### Exercise directions
Each line that contains the string "hereby" counts once; report how many such lines appear in the data, as a number only.

### Data under study
#####

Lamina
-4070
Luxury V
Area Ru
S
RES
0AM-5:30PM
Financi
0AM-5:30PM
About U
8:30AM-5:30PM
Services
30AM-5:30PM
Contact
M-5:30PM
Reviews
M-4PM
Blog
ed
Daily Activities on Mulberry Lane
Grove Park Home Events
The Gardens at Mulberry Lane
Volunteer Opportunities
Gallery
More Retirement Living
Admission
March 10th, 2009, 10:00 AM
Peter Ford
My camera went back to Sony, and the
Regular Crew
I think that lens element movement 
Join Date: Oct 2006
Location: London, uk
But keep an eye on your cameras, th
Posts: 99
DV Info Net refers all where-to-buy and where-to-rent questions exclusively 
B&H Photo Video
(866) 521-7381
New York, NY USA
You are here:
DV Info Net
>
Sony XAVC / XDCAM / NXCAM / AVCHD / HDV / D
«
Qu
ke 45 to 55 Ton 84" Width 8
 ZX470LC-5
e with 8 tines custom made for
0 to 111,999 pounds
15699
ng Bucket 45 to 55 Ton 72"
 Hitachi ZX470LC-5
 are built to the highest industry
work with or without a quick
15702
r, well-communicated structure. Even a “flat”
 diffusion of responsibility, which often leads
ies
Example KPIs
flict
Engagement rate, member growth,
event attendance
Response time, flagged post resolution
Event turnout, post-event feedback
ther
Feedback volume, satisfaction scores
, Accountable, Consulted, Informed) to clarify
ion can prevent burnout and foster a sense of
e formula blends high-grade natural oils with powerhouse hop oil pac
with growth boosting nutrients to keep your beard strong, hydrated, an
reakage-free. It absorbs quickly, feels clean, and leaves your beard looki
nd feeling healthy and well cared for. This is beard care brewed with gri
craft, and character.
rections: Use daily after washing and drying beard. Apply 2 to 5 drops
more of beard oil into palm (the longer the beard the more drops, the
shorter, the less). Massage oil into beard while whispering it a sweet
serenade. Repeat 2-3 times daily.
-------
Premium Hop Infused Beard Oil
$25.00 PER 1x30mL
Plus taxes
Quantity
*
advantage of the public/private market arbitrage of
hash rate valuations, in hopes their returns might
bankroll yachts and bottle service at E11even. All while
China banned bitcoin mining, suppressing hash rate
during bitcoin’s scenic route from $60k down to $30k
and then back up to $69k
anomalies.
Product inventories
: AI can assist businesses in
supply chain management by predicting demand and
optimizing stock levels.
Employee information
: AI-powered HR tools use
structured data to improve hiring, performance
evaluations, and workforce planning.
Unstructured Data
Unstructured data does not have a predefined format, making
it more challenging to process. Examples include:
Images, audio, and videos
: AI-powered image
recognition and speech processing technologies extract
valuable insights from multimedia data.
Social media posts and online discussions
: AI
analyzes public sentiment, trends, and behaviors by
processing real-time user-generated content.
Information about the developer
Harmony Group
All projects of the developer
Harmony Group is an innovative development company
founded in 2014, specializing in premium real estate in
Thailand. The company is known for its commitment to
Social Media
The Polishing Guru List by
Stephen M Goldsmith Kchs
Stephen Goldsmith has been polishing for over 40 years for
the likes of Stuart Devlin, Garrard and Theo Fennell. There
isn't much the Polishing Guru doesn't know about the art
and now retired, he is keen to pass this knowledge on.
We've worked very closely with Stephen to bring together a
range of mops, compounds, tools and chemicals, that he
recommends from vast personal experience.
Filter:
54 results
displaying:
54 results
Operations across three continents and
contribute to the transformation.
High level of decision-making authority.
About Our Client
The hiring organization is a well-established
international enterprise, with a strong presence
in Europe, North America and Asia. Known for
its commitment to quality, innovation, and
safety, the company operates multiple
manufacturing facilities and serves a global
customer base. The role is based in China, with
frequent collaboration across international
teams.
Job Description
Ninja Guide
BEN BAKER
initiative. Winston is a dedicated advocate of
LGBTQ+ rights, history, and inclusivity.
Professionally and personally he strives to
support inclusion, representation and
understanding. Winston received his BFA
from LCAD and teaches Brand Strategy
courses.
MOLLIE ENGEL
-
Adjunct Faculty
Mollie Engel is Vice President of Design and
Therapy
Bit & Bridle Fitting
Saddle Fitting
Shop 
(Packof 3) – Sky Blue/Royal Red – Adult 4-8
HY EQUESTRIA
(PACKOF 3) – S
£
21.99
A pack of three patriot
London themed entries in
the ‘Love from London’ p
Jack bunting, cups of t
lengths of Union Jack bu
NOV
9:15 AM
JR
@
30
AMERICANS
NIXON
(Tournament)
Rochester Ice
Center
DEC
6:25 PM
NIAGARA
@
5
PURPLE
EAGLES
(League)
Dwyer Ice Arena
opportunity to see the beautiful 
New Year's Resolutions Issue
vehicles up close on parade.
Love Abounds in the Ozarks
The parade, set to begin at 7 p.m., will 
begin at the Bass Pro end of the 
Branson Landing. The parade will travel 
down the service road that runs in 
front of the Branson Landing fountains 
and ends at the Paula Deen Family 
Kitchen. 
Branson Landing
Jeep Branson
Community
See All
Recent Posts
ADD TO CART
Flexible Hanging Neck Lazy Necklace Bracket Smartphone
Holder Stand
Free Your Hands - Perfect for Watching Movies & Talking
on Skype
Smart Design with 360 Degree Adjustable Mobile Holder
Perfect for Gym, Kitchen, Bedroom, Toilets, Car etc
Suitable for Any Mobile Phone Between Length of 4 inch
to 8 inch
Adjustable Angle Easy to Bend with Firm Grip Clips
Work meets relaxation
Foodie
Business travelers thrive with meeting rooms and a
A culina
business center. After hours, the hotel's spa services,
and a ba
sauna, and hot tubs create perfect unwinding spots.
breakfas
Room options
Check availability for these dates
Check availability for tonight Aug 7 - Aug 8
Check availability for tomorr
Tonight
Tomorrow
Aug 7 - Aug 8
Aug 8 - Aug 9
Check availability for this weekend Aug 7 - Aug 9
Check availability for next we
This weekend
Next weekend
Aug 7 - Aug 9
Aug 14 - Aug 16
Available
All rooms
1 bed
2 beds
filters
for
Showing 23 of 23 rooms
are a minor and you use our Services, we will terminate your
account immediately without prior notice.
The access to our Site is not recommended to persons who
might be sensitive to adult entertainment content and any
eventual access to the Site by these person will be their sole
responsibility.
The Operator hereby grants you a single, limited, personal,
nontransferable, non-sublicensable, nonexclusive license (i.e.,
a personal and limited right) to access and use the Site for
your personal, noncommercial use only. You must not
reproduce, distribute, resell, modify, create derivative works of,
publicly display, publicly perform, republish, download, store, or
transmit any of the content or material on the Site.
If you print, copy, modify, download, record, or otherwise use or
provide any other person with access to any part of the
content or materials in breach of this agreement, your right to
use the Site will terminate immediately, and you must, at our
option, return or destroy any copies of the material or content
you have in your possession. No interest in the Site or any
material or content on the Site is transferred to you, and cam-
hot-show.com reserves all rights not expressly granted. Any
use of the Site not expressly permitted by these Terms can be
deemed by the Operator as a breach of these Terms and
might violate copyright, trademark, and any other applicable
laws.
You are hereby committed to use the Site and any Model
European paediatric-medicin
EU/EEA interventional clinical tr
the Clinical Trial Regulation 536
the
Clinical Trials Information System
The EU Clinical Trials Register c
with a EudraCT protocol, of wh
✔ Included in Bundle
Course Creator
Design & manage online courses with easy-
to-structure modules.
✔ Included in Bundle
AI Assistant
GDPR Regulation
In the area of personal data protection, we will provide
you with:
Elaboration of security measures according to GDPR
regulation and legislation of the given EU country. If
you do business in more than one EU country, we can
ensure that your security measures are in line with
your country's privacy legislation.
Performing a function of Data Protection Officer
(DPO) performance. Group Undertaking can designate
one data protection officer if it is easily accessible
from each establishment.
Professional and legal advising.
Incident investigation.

#####

### Task result
2